Tuesday, July 7, 2009

I Have No Idea What to Make of This

From Jesus Miguel Hernandez

Ladies and gentlemen, I rarely post without a clear idea what the poast means, but I'm baffled. Make of this what you will.



With Respect,

Jesus Miguel Hernandez
Former US Ambassador to French Indo-China

Father Vic: Cap'n Adam's Deist of the Day

From Cap’n Adam Hoden

I’ve always had a bit of a soft spot in my brain for the Holy Roman Catholic Church. Like me, Catholics are fans of antique and obscure language, they are second only to Judaism in bringing us quality entertainment, and their traditions involve the regular ingestion of the flesh and bodily fluids of their own deity (I’ve always said that I’d resort to cannibalism at the drop of a hat).

I’d never consider joining their church myself—I enjoy spending my Sundays indulging in a different sort of meditation.

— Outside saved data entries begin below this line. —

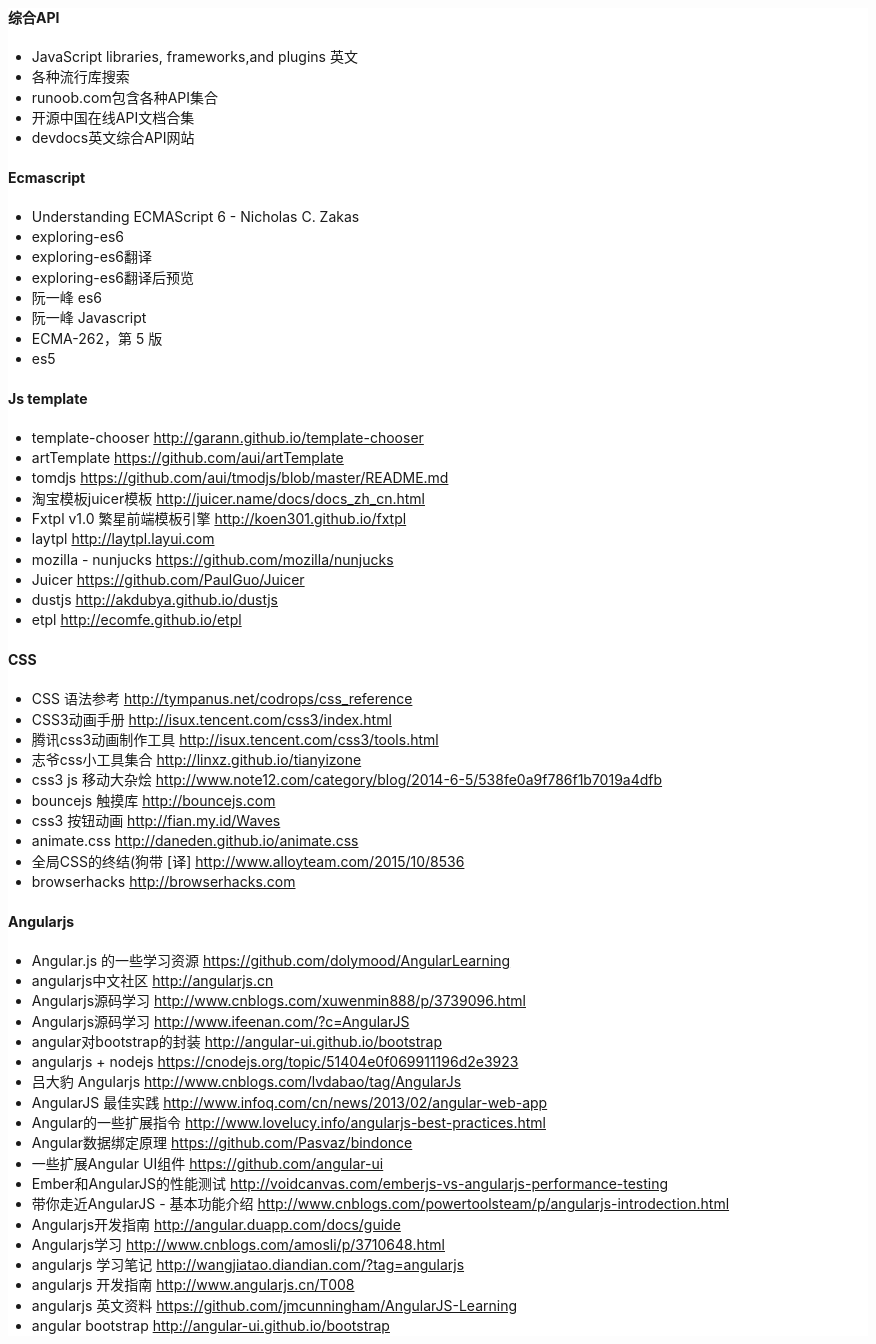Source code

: #### 综合API

- JavaScript libraries, frameworks,and plugins 英文
- 各种流行库搜索
- runoob.com包含各种API集合
- 开源中国在线API文档合集
- devdocs英文综合API网站

#### Ecmascript

- Understanding ECMAScript 6 - Nicholas C. Zakas
- exploring-es6
- exploring-es6翻译
- exploring-es6翻译后预览
- 阮一峰 es6
- 阮一峰 Javascript
- ECMA-262，第 5 版
- es5

#### Js template

- template-chooser http://garann.github.io/template-chooser
- artTemplate https://github.com/aui/artTemplate
- tomdjs https://github.com/aui/tmodjs/blob/master/README.md
- 淘宝模板juicer模板 http://juicer.name/docs/docs_zh_cn.html
- Fxtpl v1.0 繁星前端模板引擎 http://koen301.github.io/fxtpl
- laytpl http://laytpl.layui.com
- mozilla - nunjucks https://github.com/mozilla/nunjucks
- Juicer https://github.com/PaulGuo/Juicer
- dustjs http://akdubya.github.io/dustjs
- etpl http://ecomfe.github.io/etpl

#### CSS

- CSS 语法参考 http://tympanus.net/codrops/css_reference
- CSS3动画手册 http://isux.tencent.com/css3/index.html
- 腾讯css3动画制作工具 http://isux.tencent.com/css3/tools.html
- 志爷css小工具集合 http://linxz.github.io/tianyizone
- css3 js 移动大杂烩 http://www.note12.com/category/blog/2014-6-5/538fe0a9f786f1b7019a4dfb
- bouncejs 触摸库 http://bouncejs.com
- css3 按钮动画 http://fian.my.id/Waves
- animate.css http://daneden.github.io/animate.css
- 全局CSS的终结(狗带 [译] http://www.alloyteam.com/2015/10/8536
- browserhacks http://browserhacks.com

#### Angularjs

- Angular.js 的一些学习资源 https://github.com/dolymood/AngularLearning
- angularjs中文社区 http://angularjs.cn
- Angularjs源码学习 http://www.cnblogs.com/xuwenmin888/p/3739096.html
- Angularjs源码学习 http://www.ifeenan.com/?c=AngularJS
- angular对bootstrap的封装 http://angular-ui.github.io/bootstrap
- angularjs + nodejs https://cnodejs.org/topic/51404e0f069911196d2e3923
- 吕大豹 Angularjs http://www.cnblogs.com/lvdabao/tag/AngularJs
- AngularJS 最佳实践 http://www.infoq.com/cn/news/2013/02/angular-web-app
- Angular的一些扩展指令 http://www.lovelucy.info/angularjs-best-practices.html
- Angular数据绑定原理 https://github.com/Pasvaz/bindonce
- 一些扩展Angular UI组件 https://github.com/angular-ui
- Ember和AngularJS的性能测试 http://voidcanvas.com/emberjs-vs-angularjs-performance-testing
- 带你走近AngularJS - 基本功能介绍 http://www.cnblogs.com/powertoolsteam/p/angularjs-introdection.html
- Angularjs开发指南 http://angular.duapp.com/docs/guide
- Angularjs学习 http://www.cnblogs.com/amosli/p/3710648.html
- angularjs 学习笔记 http://wangjiatao.diandian.com/?tag=angularjs
- angularjs 开发指南 http://www.angularjs.cn/T008
- angularjs 英文资料 https://github.com/jmcunningham/AngularJS-Learning
- angular bootstrap http://angular-ui.github.io/bootstrap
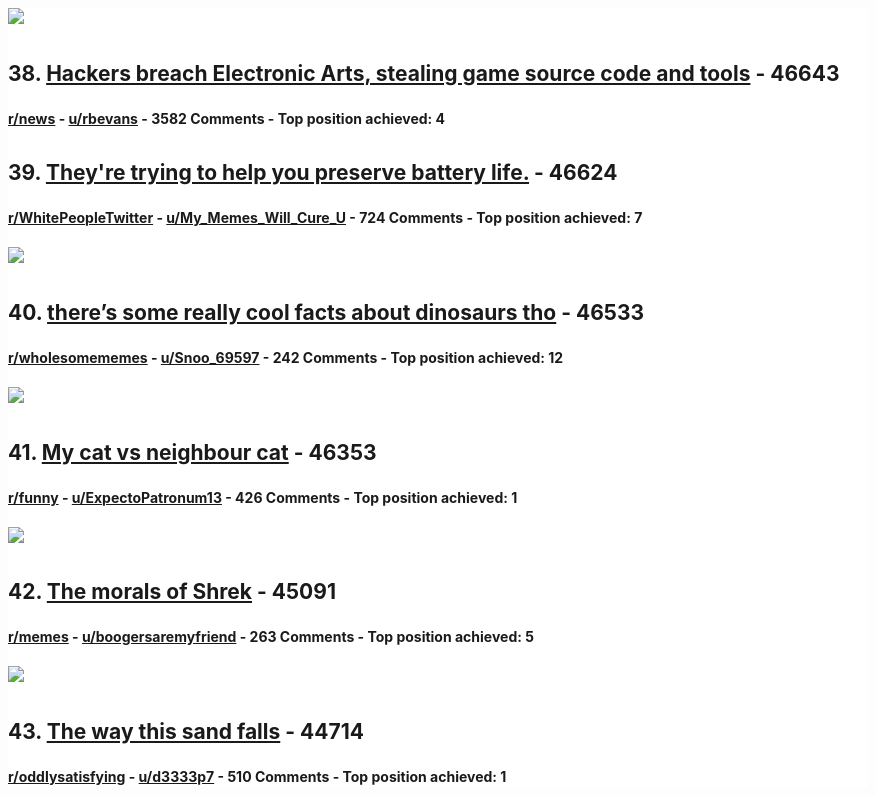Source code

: <a href="https://i.redd.it/4bk82jlgvc471.jpg"><img src="https://b.thumbs.redditmedia.com/BbvQTa_DvFy9X62nEuVG7Qn4m3YhfWIlefjGPjsVFVA.jpg"></img></a>

## 38. [Hackers breach Electronic Arts, stealing game source code and tools](http://reddit.com/r/news/comments/nwvad4/hackers_breach_electronic_arts_stealing_game/) - 46643
#### [r/news](http://reddit.com/r/news) - [u/rbevans](http://reddit.com/u/rbevans) - 3582 Comments - Top position achieved: 4

## 39. [They're trying to help you preserve battery life.](http://reddit.com/r/WhitePeopleTwitter/comments/nwj2p7/theyre_trying_to_help_you_preserve_battery_life/) - 46624
#### [r/WhitePeopleTwitter](http://reddit.com/r/WhitePeopleTwitter) - [u/My_Memes_Will_Cure_U](http://reddit.com/u/My_Memes_Will_Cure_U) - 724 Comments - Top position achieved: 7

<a href="https://i.imgur.com/nhWlkBz.jpg"><img src="https://b.thumbs.redditmedia.com/pkc8Wcotm1HvSKjqcqbktAoKS53VUxwfHCBgHI4O8IA.jpg"></img></a>

## 40. [there’s some really cool facts about dinosaurs tho](http://reddit.com/r/wholesomememes/comments/nwktad/theres_some_really_cool_facts_about_dinosaurs_tho/) - 46533
#### [r/wholesomememes](http://reddit.com/r/wholesomememes) - [u/Snoo_69597](http://reddit.com/u/Snoo_69597) - 242 Comments - Top position achieved: 12

<a href="https://i.redd.it/aqhuptl7na931.jpg"><img src="https://b.thumbs.redditmedia.com/2K2oQSj5xnWMbIcwNtE8ABiqBNIiNPHTlhVp0jH3yRk.jpg"></img></a>

## 41. [My cat vs neighbour cat](http://reddit.com/r/funny/comments/nwdsvz/my_cat_vs_neighbour_cat/) - 46353
#### [r/funny](http://reddit.com/r/funny) - [u/ExpectoPatronum13](http://reddit.com/u/ExpectoPatronum13) - 426 Comments - Top position achieved: 1

<a href="https://v.redd.it/z8e061cjwc471"><img src="https://b.thumbs.redditmedia.com/BIrYV7yzH-faXJONAgRZZGy8gFMv0HUUku-42YE5hwc.jpg"></img></a>

## 42. [The morals of Shrek](http://reddit.com/r/memes/comments/nx2wnd/the_morals_of_shrek/) - 45091
#### [r/memes](http://reddit.com/r/memes) - [u/boogersaremyfriend](http://reddit.com/u/boogersaremyfriend) - 263 Comments - Top position achieved: 5

<a href="https://i.redd.it/57ob05ry6j471.png"><img src="https://b.thumbs.redditmedia.com/pK_vhZPuW3hH08uP4WPrW9iQ7Qd_6F77ay_wikVUwNs.jpg"></img></a>

## 43. [The way this sand falls](http://reddit.com/r/oddlysatisfying/comments/nwjfkb/the_way_this_sand_falls/) - 44714
#### [r/oddlysatisfying](http://reddit.com/r/oddlysatisfying) - [u/d3333p7](http://reddit.com/u/d3333p7) - 510 Comments - Top position achieved: 1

I now can say with some conviction, however, that I will now recommend Catholicism to all my friends and family thanks to this ad:



Being unable to stomach those interminable ShamWow commercials, I am delighted when anybody lampoons inexplicably litigious shill Offer "Vince" Shlomi—being particularly amused when the headset-wearing buffoon was arrested for assaulting a prostitute. Knowing that a Catholic priest is hip enough to make fun of him in such a spot-on parody gives Catholicism just a bit of extra credibility in my book.

Wednesday, July 1, 2009

Of Dreams and Tennis

From Shamus “Inches” O’Toole

Loyal readers know that I am what some would call a fan of the noble sport of tennis. Obsessive readers know that I am what the Metropolitan Police Service calls a “dangerous, unstable hooligan.” Those faithful readers have recently asked how it is that I became the only tennis fan in British history to be charged under Margaret Thatcher’s Football Spectators Offences Act. I am only happy to share the story of that proud day with you!

In 1989, I was fortunate to be attending Wimbledon, and seated near enough to Centre Court to smell the sauerkraut on Steffi Graff’s breath. Being a patriot, and a self-taught history buff, I felt it was my duty to show support for my American allies and their esteemed representative: the comely Miss Martina Navratilova. I gathered all my courage, and leapt over Johnny Carson and onto Center Court.

Having enjoyed a number of fine spirits with some distinguished friends earlier in the day, I can be forgiven for a bit of confusion. You see, in a show of support for Miss Navratilova, I striped my clothes off and preformed a traditional Maori war haka. It was later explained to me that, although it was one of the best naked, drunken, one-man renditions of “Ka Mate” ever seen, Martina Navratilova is Czech, and not from New Zealand. I’ve never been good with accents.

In the following skirmish with security, I allegedly threw a racquet into the royal box, and—long story short—now use an assumed name when traveling through Europe.